## Job item
In all of the data below, swap "LED bulbs" for "Halogen bulbs" and write every line out again with nothing else changed. Leave the pictures out.

* * *

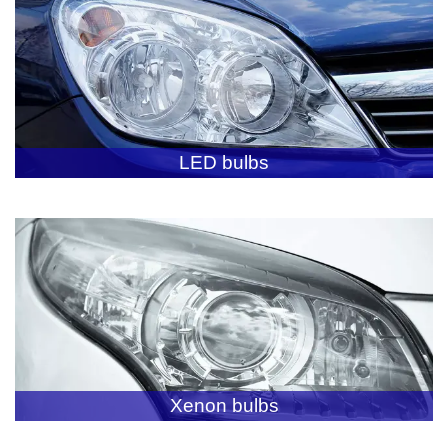
LED bulbs
Xenon bulbs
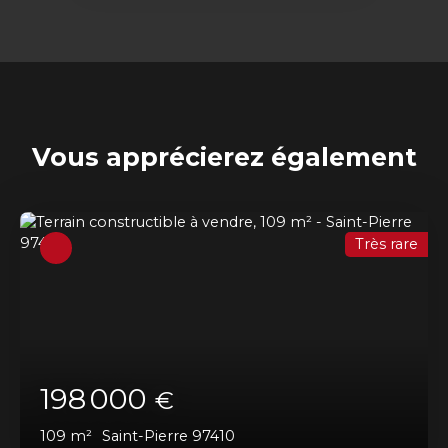
Vous apprécierez
également
Très rare
198 000
€
109
m²
Saint-Pierre 97410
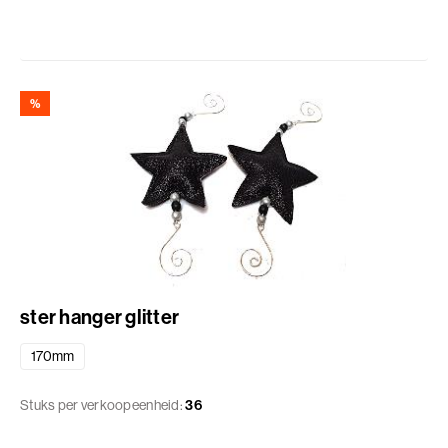
%
ster hanger glitter
170mm
Stuks per verkoopeenheid:
36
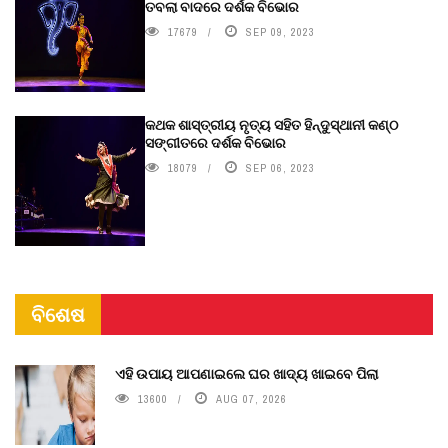
ତବଲା ବାଦରେ ଦର୍ଶକ ବିଭୋର
17679
SEP 09, 2023
କଥକ ଶାସ୍ତ୍ରୀୟ ନୃତ୍ୟ ସହିତ ହିନ୍ଦୁସ୍ଥାନୀ କଣ୍ଠ
ସଙ୍ଗୀତରେ ଦର୍ଶକ ବିଭୋର
18079
SEP 06, 2023
ବିଶେଷ
ଏହି ଉପାୟ ଆପଣାଇଲେ ଘର ଖାଦ୍ୟ ଖାଇବେ ପିଲା
13600
AUG 07, 2026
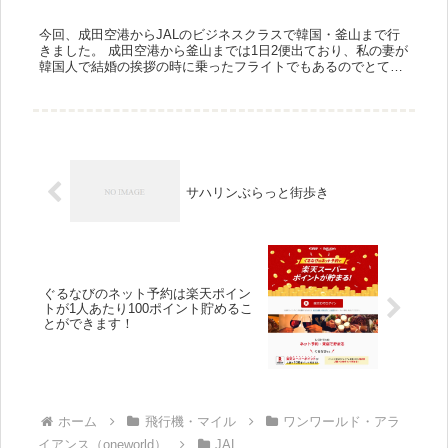
今回、成田空港からJALのビジネスクラスで韓国・釜山まで行
きました。 成田空港から釜山までは1日2便出ており、私の妻が
韓国人で結婚の挨拶の時に乗ったフライトでもあるのでとても
思い出深い路線です。JALで最も短い国際線路線で、JALは福
岡...
サハリンぶらっと街歩き
ぐるなびのネット予約は楽天ポイン
トが1人あたり100ポイント貯めるこ
とができます！
ホーム
飛行機・マイル
ワンワールド・アラ
イアンス（oneworld）
JAL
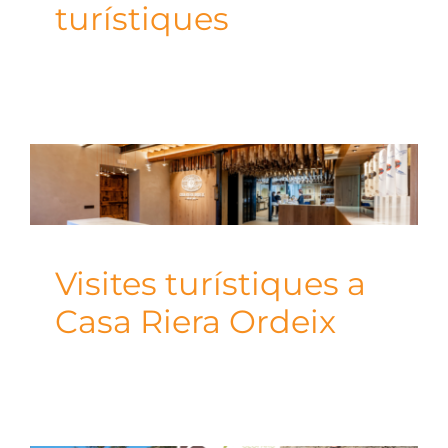
turístiques
Visites turístiques a
Casa Riera Ordeix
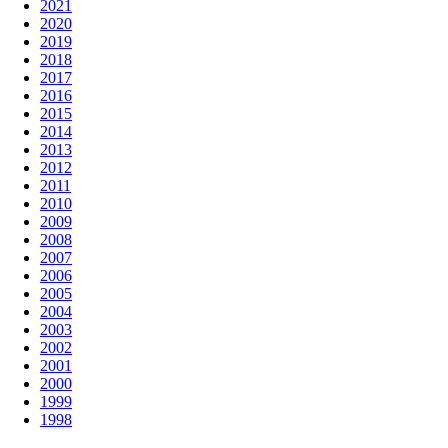
2021
2020
2019
2018
2017
2016
2015
2014
2013
2012
2011
2010
2009
2008
2007
2006
2005
2004
2003
2002
2001
2000
1999
1998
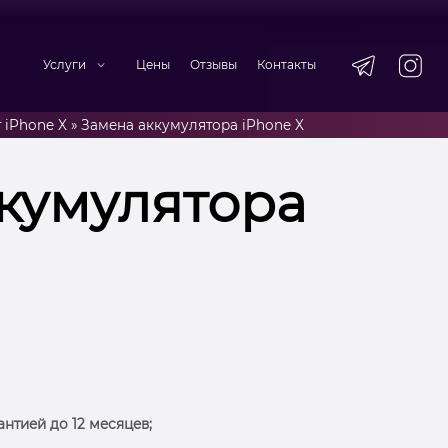
Услуги
Цены
Отзывы
Контакты
 iPhone X
»
Замена аккумулятора iPhone X
кумулятора
антией до 12 месяцев;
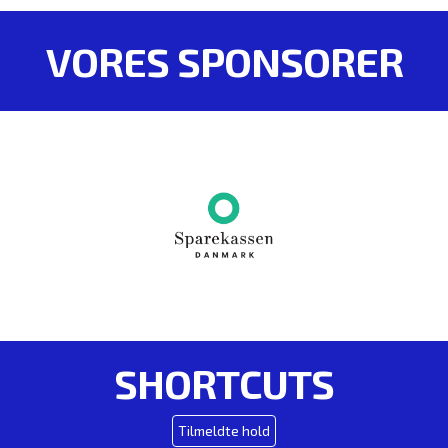
VORES SPONSORER
SHORTCUTS
Tilmeldte hold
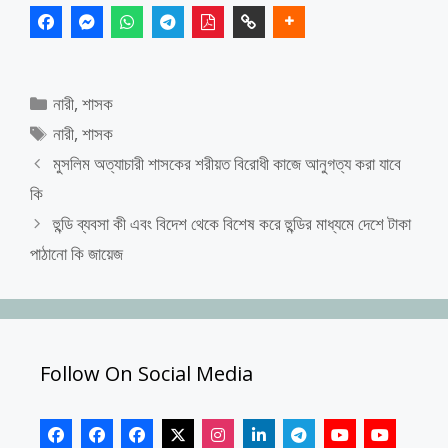
Categories
নারী
,
শাসক
Tags
নারী
,
শাসক
মুসলিম অত্যাচারী শাসকের শরীয়ত বিরোধী কাজে আনুগত্য করা যাবে
কি
হুন্ডি ব্যবসা কী এবং বিদেশ থেকে বিশেষ করে হুন্ডির মাধ্যমে দেশে টাকা
পাঠানো কি জায়েজ
Follow On Social Media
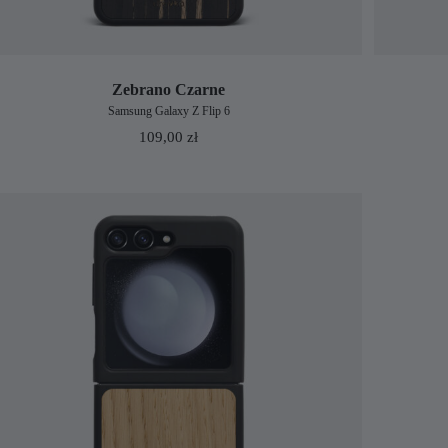
Zebrano Czarne
Samsung Galaxy Z Flip 6
109,00
zł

* * *

## Exercise response
Halogen bulbs
Xenon bulbs
Vous apprécierez
également
Très rare
198 000
€
109
m²
Saint-Pierre 97410
%
ster hanger glitter
170mm
Stuks per verkoopeenheid:
36
ତବଲା ବାଦରେ ଦର୍ଶକ ବିଭୋର
17679
SEP 09, 2023
କଥକ ଶାସ୍ତ୍ରୀୟ ନୃତ୍ୟ ସହିତ ହିନ୍ଦୁସ୍ଥାନୀ କଣ୍ଠ
ସଙ୍ଗୀତରେ ଦର୍ଶକ ବିଭୋର
18079
SEP 06, 2023
ବିଶେଷ
ଏହି ଉପାୟ ଆପଣାଇଲେ ଘର ଖାଦ୍ୟ ଖାଇବେ ପିଲା
13600
AUG 07, 2026
今回、成田空港からJALのビジネスクラスで韓国・釜山まで行
きました。 成田空港から釜山までは1日2便出ており、私の妻が
韓国人で結婚の挨拶の時に乗ったフライトでもあるのでとても
思い出深い路線です。JALで最も短い国際線路線で、JALは福
岡...
サハリンぶらっと街歩き
ぐるなびのネット予約は楽天ポイン
トが1人あたり100ポイント貯めるこ
とができます！
ホーム
飛行機・マイル
ワンワールド・アラ
イアンス（oneworld）
JAL
turístiques
Visites turístiques a
Casa Riera Ordeix
2021
2020
2019
2018
2017
2016
2015
2014
2013
2012
2011
2010
2009
2008
2007
2006
2005
2004
2003
2002
2001
2000
1999
1998
Услуги
Цены
Отзывы
Контакты
 iPhone X
»
Замена аккумулятора iPhone X
кумулятора
антией до 12 месяцев;
VORES SPONSORER
SHORTCUTS
Tilmeldte hold
Categories
নারী
,
শাসক
Tags
নারী
,
শাসক
মুসলিম অত্যাচারী শাসকের শরীয়ত বিরোধী কাজে আনুগত্য করা যাবে
কি
হুন্ডি ব্যবসা কী এবং বিদেশ থেকে বিশেষ করে হুন্ডির মাধ্যমে দেশে টাকা
পাঠানো কি জায়েজ
Follow On Social Media
Zebrano Czarne
Samsung Galaxy Z Flip 6
109,00
zł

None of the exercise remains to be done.